* **Page extract**

Fig. 5. Ascl2 promotes CRCs progression by inhibiting CD8⁺ T cell infiltration in the tumor microenvironment.

A The ratio of the tumor terminal volume to the initial volume after anti-PD-L1 treatment in the mouse CRC model formed by MC38/NC and MC38/shAscl2 cells. Error bars, mean ± SD; **p < 0.01, ***p < 0.001. B Representative images of IHC for CD8⁺ T cells in the mouse tumor treated with anti-PD-L1. Scale bar, 20 and 10 μm (inset). The arrows indicate representative monitored immune cells. Histogram represents the quantification of tumor-infiltrating CD8⁺ T cells in the mice (n = 3) at 20x objective lens. Error bars, mean ± SD; *p < 0.05, **p < 0.01. C Tumor-infiltrated CD8⁺ T cell profiling in the mouse CRC model treated with anti-PD-L1 by flow cytometry. Histogram represents the statistics of the percentage of CD8⁺ T cell in tumor-infiltrating lymphocytes. Error bars, mean ± SD; *p < 0.05, **p < 0.01, ****p < 0.0001. D The ratio of the tumor terminal volume to the initial volume with or without XAV939 treatment in the mouse CRC model formed by MC38/NC and MC38/shAscl2 cells. Error bars, mean ± SD; *p < 0.05. E Representative images of IHC for CD8⁺ T cells in the mouse tumor treated with XAV939. Scale bar, 20 and 10 μm (inset). Histogram represents the quantification of tumor-infiltrating CD8⁺ T cells in the mice (n = 3) at 20x objective lens. Error bars, mean ± SD; **p < 0.01. F Tumor-infiltrated CD8⁺ T cell profiling in the mouse CRC model treated with XAV939 by flow cytometry. Histogram represents the statistics of the percentage of CD8⁺ T cell in tumor-infiltrating lymphocytes. Error bars, mean ± SD; *p < 0.05.

* **Instructions to follow**
In one to three sentences, explain how the figure legend says Ascl2 promotes colorectal cancer progression. The material that comes next has no connection to the figure legend.

* **Source information**

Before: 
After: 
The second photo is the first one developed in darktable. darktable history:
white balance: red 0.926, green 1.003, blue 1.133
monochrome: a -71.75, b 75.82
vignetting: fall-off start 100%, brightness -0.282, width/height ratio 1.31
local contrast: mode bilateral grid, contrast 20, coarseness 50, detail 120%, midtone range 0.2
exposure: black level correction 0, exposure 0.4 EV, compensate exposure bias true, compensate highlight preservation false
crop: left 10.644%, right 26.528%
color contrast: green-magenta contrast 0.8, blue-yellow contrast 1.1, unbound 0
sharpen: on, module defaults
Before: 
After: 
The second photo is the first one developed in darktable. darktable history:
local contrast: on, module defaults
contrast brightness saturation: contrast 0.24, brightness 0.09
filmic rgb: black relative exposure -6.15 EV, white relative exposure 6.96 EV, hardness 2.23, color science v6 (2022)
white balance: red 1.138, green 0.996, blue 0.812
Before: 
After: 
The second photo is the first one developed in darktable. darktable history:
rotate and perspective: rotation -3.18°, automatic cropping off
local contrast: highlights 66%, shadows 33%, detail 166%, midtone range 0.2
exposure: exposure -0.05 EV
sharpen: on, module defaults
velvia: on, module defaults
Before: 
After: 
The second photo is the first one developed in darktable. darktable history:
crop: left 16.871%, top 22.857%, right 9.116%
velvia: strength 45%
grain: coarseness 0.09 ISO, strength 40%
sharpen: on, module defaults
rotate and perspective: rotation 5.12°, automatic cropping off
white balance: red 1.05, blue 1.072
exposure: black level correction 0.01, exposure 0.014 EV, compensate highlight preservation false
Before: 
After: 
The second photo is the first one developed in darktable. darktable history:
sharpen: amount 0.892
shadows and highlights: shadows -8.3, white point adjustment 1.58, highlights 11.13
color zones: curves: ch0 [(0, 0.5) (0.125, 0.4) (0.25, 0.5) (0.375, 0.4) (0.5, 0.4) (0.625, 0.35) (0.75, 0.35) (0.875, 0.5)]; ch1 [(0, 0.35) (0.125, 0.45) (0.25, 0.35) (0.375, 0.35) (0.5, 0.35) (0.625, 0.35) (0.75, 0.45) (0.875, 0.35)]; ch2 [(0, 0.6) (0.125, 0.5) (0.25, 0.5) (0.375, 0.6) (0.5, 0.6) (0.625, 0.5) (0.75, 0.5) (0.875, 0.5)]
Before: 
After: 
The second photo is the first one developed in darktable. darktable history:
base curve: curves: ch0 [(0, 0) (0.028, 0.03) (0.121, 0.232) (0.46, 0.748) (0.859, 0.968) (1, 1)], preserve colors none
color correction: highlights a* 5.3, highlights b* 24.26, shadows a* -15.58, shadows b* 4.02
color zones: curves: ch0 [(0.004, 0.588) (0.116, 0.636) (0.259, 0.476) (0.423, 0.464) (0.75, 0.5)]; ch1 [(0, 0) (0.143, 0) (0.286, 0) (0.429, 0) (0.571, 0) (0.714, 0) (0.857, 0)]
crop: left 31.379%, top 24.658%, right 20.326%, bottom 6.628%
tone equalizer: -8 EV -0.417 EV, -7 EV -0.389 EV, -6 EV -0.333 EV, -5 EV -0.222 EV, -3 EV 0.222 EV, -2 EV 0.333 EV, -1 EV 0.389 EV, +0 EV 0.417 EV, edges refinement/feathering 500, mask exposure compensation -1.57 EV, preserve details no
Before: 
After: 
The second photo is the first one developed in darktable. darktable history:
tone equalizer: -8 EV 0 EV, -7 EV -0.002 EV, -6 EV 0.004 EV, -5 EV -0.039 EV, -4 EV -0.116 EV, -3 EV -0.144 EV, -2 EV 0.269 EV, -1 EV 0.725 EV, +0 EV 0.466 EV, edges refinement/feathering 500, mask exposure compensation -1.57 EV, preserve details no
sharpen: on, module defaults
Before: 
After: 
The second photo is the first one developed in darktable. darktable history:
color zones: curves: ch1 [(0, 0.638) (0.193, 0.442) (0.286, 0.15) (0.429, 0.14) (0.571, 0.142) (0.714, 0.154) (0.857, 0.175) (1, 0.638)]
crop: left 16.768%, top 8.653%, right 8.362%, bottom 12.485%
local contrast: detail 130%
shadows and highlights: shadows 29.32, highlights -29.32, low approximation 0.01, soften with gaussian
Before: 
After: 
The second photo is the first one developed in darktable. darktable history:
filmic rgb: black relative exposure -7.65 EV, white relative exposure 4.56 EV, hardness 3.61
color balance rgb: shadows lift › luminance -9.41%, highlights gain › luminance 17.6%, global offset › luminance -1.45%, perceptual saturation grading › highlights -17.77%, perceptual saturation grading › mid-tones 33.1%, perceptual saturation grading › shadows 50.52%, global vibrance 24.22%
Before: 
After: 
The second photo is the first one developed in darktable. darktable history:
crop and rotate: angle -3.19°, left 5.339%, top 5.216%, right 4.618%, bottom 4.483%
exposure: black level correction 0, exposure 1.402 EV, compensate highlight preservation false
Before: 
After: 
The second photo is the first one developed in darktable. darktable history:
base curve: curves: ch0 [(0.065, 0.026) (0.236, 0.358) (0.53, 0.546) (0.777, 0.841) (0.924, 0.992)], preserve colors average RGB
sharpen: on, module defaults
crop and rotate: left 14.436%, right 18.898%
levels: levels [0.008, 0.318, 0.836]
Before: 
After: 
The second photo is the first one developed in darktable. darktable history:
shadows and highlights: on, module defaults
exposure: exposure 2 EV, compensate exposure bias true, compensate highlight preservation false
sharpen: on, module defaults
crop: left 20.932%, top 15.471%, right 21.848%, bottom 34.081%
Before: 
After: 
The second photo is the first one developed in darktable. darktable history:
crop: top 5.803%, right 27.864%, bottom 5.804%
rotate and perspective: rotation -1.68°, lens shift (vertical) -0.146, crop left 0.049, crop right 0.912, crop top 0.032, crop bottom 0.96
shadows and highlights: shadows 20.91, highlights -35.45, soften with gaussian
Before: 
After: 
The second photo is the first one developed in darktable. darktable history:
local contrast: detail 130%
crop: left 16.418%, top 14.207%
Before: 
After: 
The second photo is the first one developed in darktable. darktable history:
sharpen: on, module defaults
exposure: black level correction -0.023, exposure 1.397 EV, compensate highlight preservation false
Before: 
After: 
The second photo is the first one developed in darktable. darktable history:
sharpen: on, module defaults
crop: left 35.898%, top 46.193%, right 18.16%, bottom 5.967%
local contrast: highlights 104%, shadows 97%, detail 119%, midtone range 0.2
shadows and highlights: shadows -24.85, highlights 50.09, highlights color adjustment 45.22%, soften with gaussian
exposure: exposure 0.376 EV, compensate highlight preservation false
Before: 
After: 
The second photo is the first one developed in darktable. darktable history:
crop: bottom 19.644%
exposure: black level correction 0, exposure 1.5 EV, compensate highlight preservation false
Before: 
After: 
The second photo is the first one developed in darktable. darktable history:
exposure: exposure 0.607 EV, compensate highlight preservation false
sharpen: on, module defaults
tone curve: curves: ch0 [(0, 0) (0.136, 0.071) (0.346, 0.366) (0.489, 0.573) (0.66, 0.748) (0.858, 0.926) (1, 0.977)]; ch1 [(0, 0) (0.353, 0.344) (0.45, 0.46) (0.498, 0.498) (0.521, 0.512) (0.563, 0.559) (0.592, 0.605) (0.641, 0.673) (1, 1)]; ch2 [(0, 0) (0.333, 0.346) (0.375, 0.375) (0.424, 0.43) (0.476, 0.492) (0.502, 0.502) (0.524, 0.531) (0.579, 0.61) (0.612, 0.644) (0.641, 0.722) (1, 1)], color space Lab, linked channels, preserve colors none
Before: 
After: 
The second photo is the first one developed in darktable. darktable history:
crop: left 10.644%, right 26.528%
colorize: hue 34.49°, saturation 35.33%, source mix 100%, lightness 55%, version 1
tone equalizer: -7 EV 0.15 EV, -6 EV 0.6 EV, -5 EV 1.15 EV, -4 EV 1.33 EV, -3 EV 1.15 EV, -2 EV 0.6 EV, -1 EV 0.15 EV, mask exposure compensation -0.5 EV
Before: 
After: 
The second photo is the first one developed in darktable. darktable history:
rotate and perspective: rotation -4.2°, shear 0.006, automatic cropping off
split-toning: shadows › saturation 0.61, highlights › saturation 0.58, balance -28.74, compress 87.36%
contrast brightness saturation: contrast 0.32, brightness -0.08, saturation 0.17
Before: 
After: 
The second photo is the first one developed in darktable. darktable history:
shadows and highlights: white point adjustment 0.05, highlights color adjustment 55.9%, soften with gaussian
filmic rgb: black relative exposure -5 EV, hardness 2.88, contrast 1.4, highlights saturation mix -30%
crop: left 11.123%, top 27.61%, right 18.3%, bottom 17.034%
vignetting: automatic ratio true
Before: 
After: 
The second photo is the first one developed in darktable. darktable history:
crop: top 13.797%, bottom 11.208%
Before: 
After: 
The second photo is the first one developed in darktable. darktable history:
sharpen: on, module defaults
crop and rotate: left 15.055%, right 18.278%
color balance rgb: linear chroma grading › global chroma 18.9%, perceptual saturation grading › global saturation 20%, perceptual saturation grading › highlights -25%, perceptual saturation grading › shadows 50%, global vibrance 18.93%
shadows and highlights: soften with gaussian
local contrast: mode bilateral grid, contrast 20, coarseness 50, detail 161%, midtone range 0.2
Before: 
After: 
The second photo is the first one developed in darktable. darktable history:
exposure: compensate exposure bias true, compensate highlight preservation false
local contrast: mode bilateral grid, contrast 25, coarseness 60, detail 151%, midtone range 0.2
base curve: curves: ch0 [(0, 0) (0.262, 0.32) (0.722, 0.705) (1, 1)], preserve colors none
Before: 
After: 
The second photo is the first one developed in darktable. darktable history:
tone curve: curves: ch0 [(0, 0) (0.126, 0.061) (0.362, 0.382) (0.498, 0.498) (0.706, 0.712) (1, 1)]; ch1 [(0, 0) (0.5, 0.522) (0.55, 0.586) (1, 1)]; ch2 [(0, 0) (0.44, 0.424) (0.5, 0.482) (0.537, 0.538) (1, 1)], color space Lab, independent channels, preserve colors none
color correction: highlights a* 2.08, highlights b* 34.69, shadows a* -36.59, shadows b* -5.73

* **Response for this exercise**
Ascl2 promotes colorectal cancer progression by inhibiting CD8⁺ T cell infiltration in the tumor microenvironment.